*Stored items*:

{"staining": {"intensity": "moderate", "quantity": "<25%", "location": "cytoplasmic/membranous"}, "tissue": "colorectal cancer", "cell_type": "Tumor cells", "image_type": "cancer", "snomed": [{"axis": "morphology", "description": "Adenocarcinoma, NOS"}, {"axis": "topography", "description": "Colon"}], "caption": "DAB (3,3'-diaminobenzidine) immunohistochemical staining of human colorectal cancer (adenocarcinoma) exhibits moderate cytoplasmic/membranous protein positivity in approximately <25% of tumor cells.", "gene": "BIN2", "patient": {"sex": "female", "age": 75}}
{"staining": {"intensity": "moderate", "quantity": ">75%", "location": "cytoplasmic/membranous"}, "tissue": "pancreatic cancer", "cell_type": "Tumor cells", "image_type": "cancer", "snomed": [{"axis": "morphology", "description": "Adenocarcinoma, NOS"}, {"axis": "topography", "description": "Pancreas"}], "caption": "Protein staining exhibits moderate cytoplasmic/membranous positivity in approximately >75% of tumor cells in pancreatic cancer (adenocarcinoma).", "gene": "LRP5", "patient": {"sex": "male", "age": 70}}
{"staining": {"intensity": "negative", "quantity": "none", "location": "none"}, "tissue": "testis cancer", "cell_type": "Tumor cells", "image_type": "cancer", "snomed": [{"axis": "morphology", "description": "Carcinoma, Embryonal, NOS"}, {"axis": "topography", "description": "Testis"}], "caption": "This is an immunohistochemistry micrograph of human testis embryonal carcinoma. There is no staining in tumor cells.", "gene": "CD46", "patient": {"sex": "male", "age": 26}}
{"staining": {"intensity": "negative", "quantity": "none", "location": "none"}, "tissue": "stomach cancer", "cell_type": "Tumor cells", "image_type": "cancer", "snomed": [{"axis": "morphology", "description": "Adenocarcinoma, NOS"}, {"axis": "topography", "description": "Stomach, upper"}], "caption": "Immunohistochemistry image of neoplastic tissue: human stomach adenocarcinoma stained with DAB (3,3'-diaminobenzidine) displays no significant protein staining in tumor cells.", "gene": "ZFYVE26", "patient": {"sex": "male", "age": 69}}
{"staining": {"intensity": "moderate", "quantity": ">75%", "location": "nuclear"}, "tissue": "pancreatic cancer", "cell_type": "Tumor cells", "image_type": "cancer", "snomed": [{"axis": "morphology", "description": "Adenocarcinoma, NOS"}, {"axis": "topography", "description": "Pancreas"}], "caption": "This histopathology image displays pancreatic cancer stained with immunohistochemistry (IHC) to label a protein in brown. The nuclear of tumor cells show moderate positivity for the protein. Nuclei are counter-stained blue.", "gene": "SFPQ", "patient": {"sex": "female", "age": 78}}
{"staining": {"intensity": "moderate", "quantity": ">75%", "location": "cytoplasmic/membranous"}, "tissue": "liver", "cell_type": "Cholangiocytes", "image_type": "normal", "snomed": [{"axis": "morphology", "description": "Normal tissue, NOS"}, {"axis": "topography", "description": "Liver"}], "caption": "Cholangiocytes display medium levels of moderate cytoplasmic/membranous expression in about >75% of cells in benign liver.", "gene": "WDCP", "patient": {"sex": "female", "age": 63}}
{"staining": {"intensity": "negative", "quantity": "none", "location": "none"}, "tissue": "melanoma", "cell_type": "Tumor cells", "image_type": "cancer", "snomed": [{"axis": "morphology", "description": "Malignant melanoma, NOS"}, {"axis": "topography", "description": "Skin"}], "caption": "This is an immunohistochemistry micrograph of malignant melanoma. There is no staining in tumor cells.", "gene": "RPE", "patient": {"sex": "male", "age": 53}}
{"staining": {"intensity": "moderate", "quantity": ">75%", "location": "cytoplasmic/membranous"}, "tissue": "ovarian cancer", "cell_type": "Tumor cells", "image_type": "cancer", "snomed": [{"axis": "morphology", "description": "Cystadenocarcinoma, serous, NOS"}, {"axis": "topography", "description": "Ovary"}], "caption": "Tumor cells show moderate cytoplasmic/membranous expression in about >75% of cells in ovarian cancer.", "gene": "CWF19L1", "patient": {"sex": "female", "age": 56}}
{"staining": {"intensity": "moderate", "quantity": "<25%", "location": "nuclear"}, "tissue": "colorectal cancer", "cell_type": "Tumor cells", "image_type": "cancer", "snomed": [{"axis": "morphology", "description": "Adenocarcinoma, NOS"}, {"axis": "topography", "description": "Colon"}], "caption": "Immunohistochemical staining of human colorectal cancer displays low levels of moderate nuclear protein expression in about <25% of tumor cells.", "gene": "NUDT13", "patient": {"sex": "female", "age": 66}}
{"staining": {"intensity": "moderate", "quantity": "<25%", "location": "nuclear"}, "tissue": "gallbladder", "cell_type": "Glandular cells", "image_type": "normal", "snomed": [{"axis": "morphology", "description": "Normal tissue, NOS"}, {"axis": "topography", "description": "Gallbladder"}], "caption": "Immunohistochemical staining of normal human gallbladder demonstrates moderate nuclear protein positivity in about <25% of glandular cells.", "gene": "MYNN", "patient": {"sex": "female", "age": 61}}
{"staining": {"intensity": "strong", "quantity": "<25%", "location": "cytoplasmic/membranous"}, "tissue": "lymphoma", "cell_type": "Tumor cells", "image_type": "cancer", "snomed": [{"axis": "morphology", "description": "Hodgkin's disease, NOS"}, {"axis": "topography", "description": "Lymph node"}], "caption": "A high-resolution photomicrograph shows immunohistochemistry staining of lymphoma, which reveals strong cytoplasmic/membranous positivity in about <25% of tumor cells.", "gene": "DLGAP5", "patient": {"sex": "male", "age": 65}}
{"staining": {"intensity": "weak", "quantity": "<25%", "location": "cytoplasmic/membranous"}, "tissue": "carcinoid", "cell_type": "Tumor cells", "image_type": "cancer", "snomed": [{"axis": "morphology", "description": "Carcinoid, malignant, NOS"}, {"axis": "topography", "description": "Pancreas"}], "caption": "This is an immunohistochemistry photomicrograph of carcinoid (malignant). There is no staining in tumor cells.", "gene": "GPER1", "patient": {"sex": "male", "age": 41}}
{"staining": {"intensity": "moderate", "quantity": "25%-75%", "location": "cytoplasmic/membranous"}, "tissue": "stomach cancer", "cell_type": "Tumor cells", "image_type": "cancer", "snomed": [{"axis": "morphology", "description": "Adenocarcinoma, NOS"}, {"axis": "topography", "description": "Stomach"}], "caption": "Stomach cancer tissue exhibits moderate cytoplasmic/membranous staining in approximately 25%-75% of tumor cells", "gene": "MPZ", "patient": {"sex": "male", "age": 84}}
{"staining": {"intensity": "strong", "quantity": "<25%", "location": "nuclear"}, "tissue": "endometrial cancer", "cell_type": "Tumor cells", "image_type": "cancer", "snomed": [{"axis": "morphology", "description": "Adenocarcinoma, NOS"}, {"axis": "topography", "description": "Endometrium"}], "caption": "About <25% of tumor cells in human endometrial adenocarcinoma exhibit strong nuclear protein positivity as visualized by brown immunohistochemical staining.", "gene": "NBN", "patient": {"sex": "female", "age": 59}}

*YOUR GOAL*:
From the first line to the last, copy the records without alteration.

*TASK RESULT*:
{"staining": {"intensity": "moderate", "quantity": "<25%", "location": "cytoplasmic/membranous"}, "tissue": "colorectal cancer", "cell_type": "Tumor cells", "image_type": "cancer", "snomed": [{"axis": "morphology", "description": "Adenocarcinoma, NOS"}, {"axis": "topography", "description": "Colon"}], "caption": "DAB (3,3'-diaminobenzidine) immunohistochemical staining of human colorectal cancer (adenocarcinoma) exhibits moderate cytoplasmic/membranous protein positivity in approximately <25% of tumor cells.", "gene": "BIN2", "patient": {"sex": "female", "age": 75}}
{"staining": {"intensity": "moderate", "quantity": ">75%", "location": "cytoplasmic/membranous"}, "tissue": "pancreatic cancer", "cell_type": "Tumor cells", "image_type": "cancer", "snomed": [{"axis": "morphology", "description": "Adenocarcinoma, NOS"}, {"axis": "topography", "description": "Pancreas"}], "caption": "Protein staining exhibits moderate cytoplasmic/membranous positivity in approximately >75% of tumor cells in pancreatic cancer (adenocarcinoma).", "gene": "LRP5", "patient": {"sex": "male", "age": 70}}
{"staining": {"intensity": "negative", "quantity": "none", "location": "none"}, "tissue": "testis cancer", "cell_type": "Tumor cells", "image_type": "cancer", "snomed": [{"axis": "morphology", "description": "Carcinoma, Embryonal, NOS"}, {"axis": "topography", "description": "Testis"}], "caption": "This is an immunohistochemistry micrograph of human testis embryonal carcinoma. There is no staining in tumor cells.", "gene": "CD46", "patient": {"sex": "male", "age": 26}}
{"staining": {"intensity": "negative", "quantity": "none", "location": "none"}, "tissue": "stomach cancer", "cell_type": "Tumor cells", "image_type": "cancer", "snomed": [{"axis": "morphology", "description": "Adenocarcinoma, NOS"}, {"axis": "topography", "description": "Stomach, upper"}], "caption": "Immunohistochemistry image of neoplastic tissue: human stomach adenocarcinoma stained with DAB (3,3'-diaminobenzidine) displays no significant protein staining in tumor cells.", "gene": "ZFYVE26", "patient": {"sex": "male", "age": 69}}
{"staining": {"intensity": "moderate", "quantity": ">75%", "location": "nuclear"}, "tissue": "pancreatic cancer", "cell_type": "Tumor cells", "image_type": "cancer", "snomed": [{"axis": "morphology", "description": "Adenocarcinoma, NOS"}, {"axis": "topography", "description": "Pancreas"}], "caption": "This histopathology image displays pancreatic cancer stained with immunohistochemistry (IHC) to label a protein in brown. The nuclear of tumor cells show moderate positivity for the protein. Nuclei are counter-stained blue.", "gene": "SFPQ", "patient": {"sex": "female", "age": 78}}
{"staining": {"intensity": "moderate", "quantity": ">75%", "location": "cytoplasmic/membranous"}, "tissue": "liver", "cell_type": "Cholangiocytes", "image_type": "normal", "snomed": [{"axis": "morphology", "description": "Normal tissue, NOS"}, {"axis": "topography", "description": "Liver"}], "caption": "Cholangiocytes display medium levels of moderate cytoplasmic/membranous expression in about >75% of cells in benign liver.", "gene": "WDCP", "patient": {"sex": "female", "age": 63}}
{"staining": {"intensity": "negative", "quantity": "none", "location": "none"}, "tissue": "melanoma", "cell_type": "Tumor cells", "image_type": "cancer", "snomed": [{"axis": "morphology", "description": "Malignant melanoma, NOS"}, {"axis": "topography", "description": "Skin"}], "caption": "This is an immunohistochemistry micrograph of malignant melanoma. There is no staining in tumor cells.", "gene": "RPE", "patient": {"sex": "male", "age": 53}}
{"staining": {"intensity": "moderate", "quantity": ">75%", "location": "cytoplasmic/membranous"}, "tissue": "ovarian cancer", "cell_type": "Tumor cells", "image_type": "cancer", "snomed": [{"axis": "morphology", "description": "Cystadenocarcinoma, serous, NOS"}, {"axis": "topography", "description": "Ovary"}], "caption": "Tumor cells show moderate cytoplasmic/membranous expression in about >75% of cells in ovarian cancer.", "gene": "CWF19L1", "patient": {"sex": "female", "age": 56}}
{"staining": {"intensity": "moderate", "quantity": "<25%", "location": "nuclear"}, "tissue": "colorectal cancer", "cell_type": "Tumor cells", "image_type": "cancer", "snomed": [{"axis": "morphology", "description": "Adenocarcinoma, NOS"}, {"axis": "topography", "description": "Colon"}], "caption": "Immunohistochemical staining of human colorectal cancer displays low levels of moderate nuclear protein expression in about <25% of tumor cells.", "gene": "NUDT13", "patient": {"sex": "female", "age": 66}}
{"staining": {"intensity": "moderate", "quantity": "<25%", "location": "nuclear"}, "tissue": "gallbladder", "cell_type": "Glandular cells", "image_type": "normal", "snomed": [{"axis": "morphology", "description": "Normal tissue, NOS"}, {"axis": "topography", "description": "Gallbladder"}], "caption": "Immunohistochemical staining of normal human gallbladder demonstrates moderate nuclear protein positivity in about <25% of glandular cells.", "gene": "MYNN", "patient": {"sex": "female", "age": 61}}
{"staining": {"intensity": "strong", "quantity": "<25%", "location": "cytoplasmic/membranous"}, "tissue": "lymphoma", "cell_type": "Tumor cells", "image_type": "cancer", "snomed": [{"axis": "morphology", "description": "Hodgkin's disease, NOS"}, {"axis": "topography", "description": "Lymph node"}], "caption": "A high-resolution photomicrograph shows immunohistochemistry staining of lymphoma, which reveals strong cytoplasmic/membranous positivity in about <25% of tumor cells.", "gene": "DLGAP5", "patient": {"sex": "male", "age": 65}}
{"staining": {"intensity": "weak", "quantity": "<25%", "location": "cytoplasmic/membranous"}, "tissue": "carcinoid", "cell_type": "Tumor cells", "image_type": "cancer", "snomed": [{"axis": "morphology", "description": "Carcinoid, malignant, NOS"}, {"axis": "topography", "description": "Pancreas"}], "caption": "This is an immunohistochemistry photomicrograph of carcinoid (malignant). There is no staining in tumor cells.", "gene": "GPER1", "patient": {"sex": "male", "age": 41}}
{"staining": {"intensity": "moderate", "quantity": "25%-75%", "location": "cytoplasmic/membranous"}, "tissue": "stomach cancer", "cell_type": "Tumor cells", "image_type": "cancer", "snomed": [{"axis": "morphology", "description": "Adenocarcinoma, NOS"}, {"axis": "topography", "description": "Stomach"}], "caption": "Stomach cancer tissue exhibits moderate cytoplasmic/membranous staining in approximately 25%-75% of tumor cells", "gene": "MPZ", "patient": {"sex": "male", "age": 84}}
{"staining": {"intensity": "strong", "quantity": "<25%", "location": "nuclear"}, "tissue": "endometrial cancer", "cell_type": "Tumor cells", "image_type": "cancer", "snomed": [{"axis": "morphology", "description": "Adenocarcinoma, NOS"}, {"axis": "topography", "description": "Endometrium"}], "caption": "About <25% of tumor cells in human endometrial adenocarcinoma exhibit strong nuclear protein positivity as visualized by brown immunohistochemical staining.", "gene": "NBN", "patient": {"sex": "female", "age": 59}}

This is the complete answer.